Avec la révolution du Printemps arabe, qui a démarré en février 2011, la situation de ces « Africains » a commencé à se détériorer. En effet, les Noirs de Libye ont souffert des rumeurs selon lesquelles Mouammar Kadhafi aurait recruté des mercenaires venus d’Afrique sub-saharienne. Une information qui a achevé de marginaliser toute un pan de la population.

Sur les murs de Misrata ou d’autres théâtres de violents combats pendant les mois de révolution, il n’était pas rare de lire de nombreux slogans xénophobes à l’adresse de cette minorité. Ainsi, un journaliste du New York Times, dont l’article a été publié en août 2011, confiait avoir vu un slogan, peint par un rebelle syrien sur un mur, saluant « les brigades pour leur purge des esclaves, des peaux noires. »

Au-delà d’une simple couleur de peau, le racisme libyen devient aujourd’hui un racisme historique, le Noir est considéré comme un homme de l’ancien régime, à la solde de Mouammar Kadhafi, responsable de la terreur de la révolution.

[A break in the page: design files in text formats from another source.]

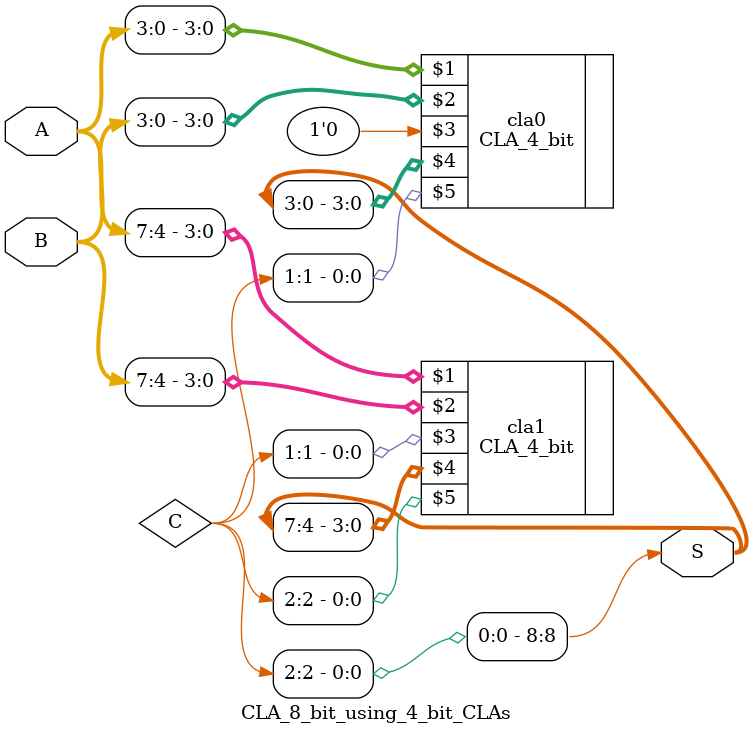
<source format=v>
`timescale 1ns/1ps 
module CLA_8_bit_using_4_bit_CLAs (  
    input wire [7:0]A,B,
    output wire [8:0]S// including Cout
);

wire [2:1]C;

CLA_4_bit cla0 (A[3:0],B[3:0],1'b0,S[3:0],C[1]);
CLA_4_bit cla1 (A[7:4],B[7:4],C[1],S[7:4],C[2]);

assign S[8]=C[2];

endmodule
</source>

Face à cette recrudescence de violence, le gouvernement libyen récemment formé semble inactif. Conscient de la situation des immigrés, parqués dans des hangars dans des situations que l’ONG Amnesty International qualifie de « violations des droits humains », le gouvernement oppose un manque de moyens et de coopération avec les pays d’origine de ces populations.